En 1836, sur proposition de Jean-Baptiste Thorn, deuxième gouverneur du Hainaut de la Belgique indépendante, le conseil Provincial du Hainaut reconnaît la nécessité pour la Province de promouvoir la formation d’ingénieurs aptes à exercer les diverses professions industrielles de l’époque. Nos houillères, hauts fourneaux, laminoirs, verreries, faïenceries, raffineries et sucreries se développent à un rythme soutenu et les bassins industriels du Hainaut sont en pleine transformation. En sa séance du 21 octobre 1836, le Conseil Provincial prend la décision de créer à Mons une « Ecole Provinciale des Mines du Hainaut ». L’arrêté royal du 27 septembre 1837 la place sous le contrôle de la Députation Permanente et, le 1er novembre de la même année, les cours s’ouvrent dans un local offert par la Ville de Mons. Les crédits annuels sont alloués par la Province de Hainaut et par la Ville de Mons. Les premiers cours de l’École Provinciale des Mines du Hainaut (1837-1838) auront lieu le premier lundi de novembre 1837
Suite à l'annonce dans la presse de la vacance des différentes chaires, Théophile Guibal et Barthélémi-Adolphe Devillez, deux jeunes et brillants ingénieurs issus de l'Ecole Centrale de Paris, postulent et sont choisis.
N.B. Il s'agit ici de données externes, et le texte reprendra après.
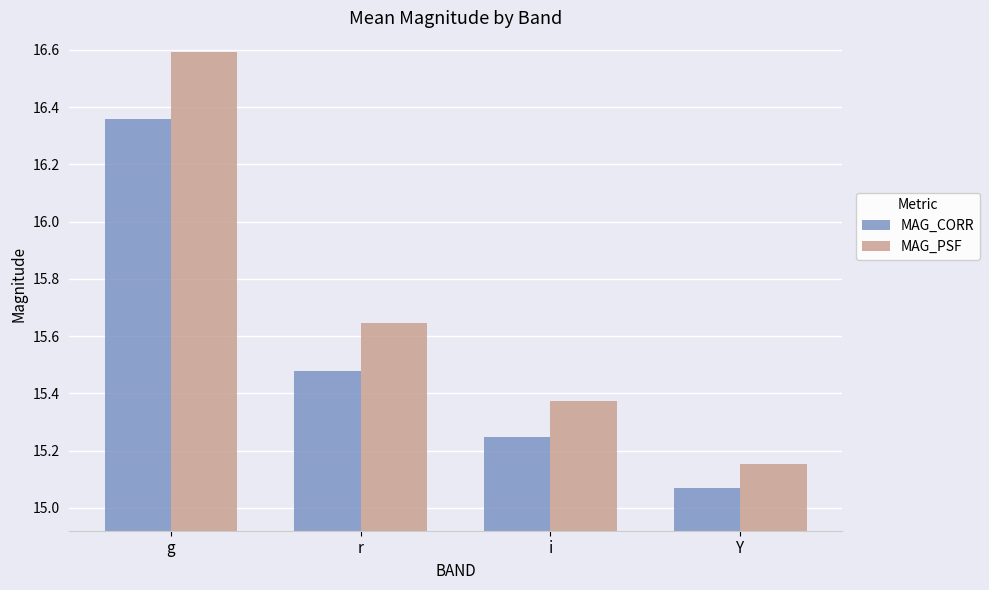

At which label is MAG_CORR closest to 15?

Y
Ils sont conjointement chargés d'organiser le programme des études.
Guibal avait alors 23 ans et Devillez 24 ans: M. Thorn avait, à raison comme la suite le prouva, fait confiance à la jeunesse. Devillez assure la direction de l'Ecole, charge qu'il assumera pendant 51 ans.
Avec des bases aussi rudimentaires, il ne pouvait être question de former des ingénieurs universitaires : l'École se bornait à instruire de bons "contremaîtres". La formation ne durait alors que deux ans. L'École était d'ailleurs jumelée avec l'École Industrielle de Charleroi dont les ambitions n'étaient pas plus élevées. Ce que l'on voulait avant tout, c'était une formation pratique ou orientée vers la pratique, vers le rendement immédiat.
Si l'Ecole avait été créée, on se doute bien que c'est grâce au sentiment qu'elle serait rentable pour l'industrie. Du moment qu'elle ne rencontrait qu'un succès mitigé (entre 10 et 40 étudiants en fonction des années), un conseiller provincial fit la proposition de sa suppression au cours de la séance du 5 juillet 1844. L'énergie du Gouverneur Thorn et de Devillez évita le naufrage: la proposition fut repoussée et le programme fut même développé au-delà de ce qu'avait voulu son promoteur.